К святым, которые на земле, и к дивным Твоим — к ним все желание моё.

(Пс. 15, 3)

Как-то я узнала, что в доме знакомого нам священника гостит весьма почтённый старец. Я поехала к Шатовым с сильным желанием увидеть ещё раз в жизни избранный сосуд Божией благодати. Иной раз мы хоть встречаемся где-то, среди суеты мирской, со святыми людьми, но высота их духовная не открывается нашим очам. Как сквозь грязные, тусклые очки смотрим мы на человека. Он кажется нам ничтожным, порочным, подобным всем другим, окружающим нас. Увидеть же Божий огонь, согревающий душу ближнего, — это дар от Господа. Получив же этот дар, узрев огонь Духа Святого в сердце другого человека, хочется показать людям этот Свет, сказать: «Смотрите, в наш век родился и вырос этот человек, в век общего отступления от Бога, от веры. Находясь долгие годы среди падших людей, среди воров, бандитов, в концлагере, без церкви, в тяжёлом труде, человек этот сумел сохранить в чистом сердце своём любовь к Богу, любовь к людям — то есть святость своей души».

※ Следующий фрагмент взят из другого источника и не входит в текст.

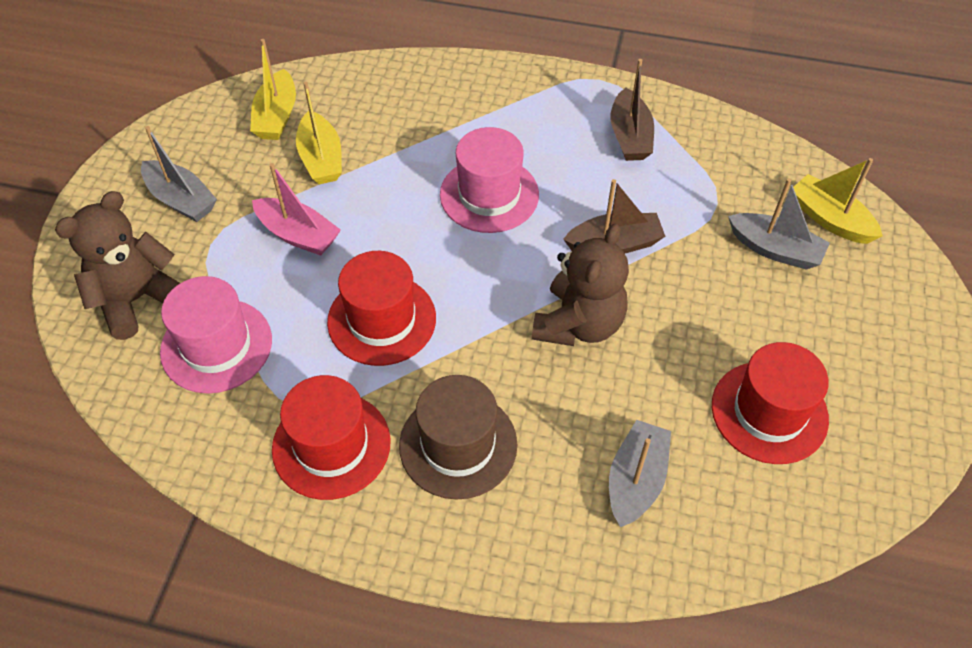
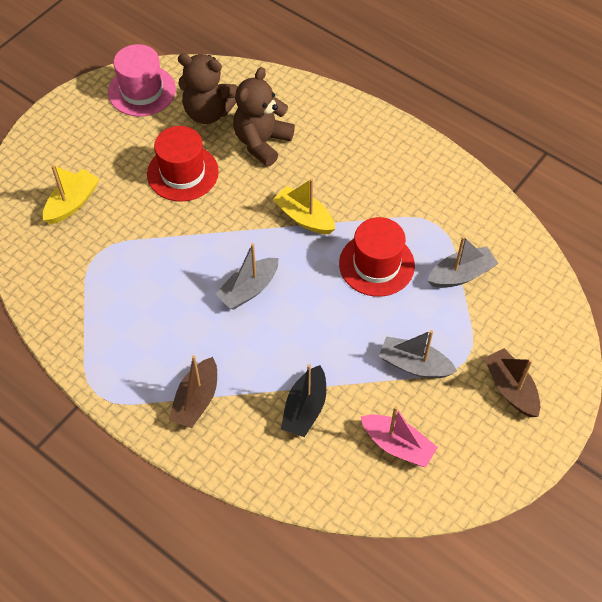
black boat: none = 0 -> [281,364,326,437] = 1
brown hat: [399,375,517,499] = 1 -> none = 0
pink hat: [160,276,272,394] [440,127,539,233] = 2 -> [108,44,176,117] = 1
red hat: [272,375,391,500] [327,251,436,366] [712,342,829,464] = 3 -> [147,126,219,202] [339,217,415,297] = 2
yellow boat: [250,39,296,140] [296,82,342,184] [793,158,883,244] = 3 -> [43,165,99,224] [272,178,335,234] = 2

Всего два раза по часу сидела я у постели уже слабого и больного отца Павла, но то, что я от него услышала, образно осталось в моей памяти. Постараюсь красочно описать это, да святится в душах наших имя Господне.

Бог привёл меня встретить в гостях у отца Аркадия их семейного духовника — отца Павла Груздева.

Когда началась Первая мировая война, Павлику было всего четыре года. Его отца взяли в солдаты. Матери было не по силам кормить большую семью, поэтому она послала двоих детей побираться.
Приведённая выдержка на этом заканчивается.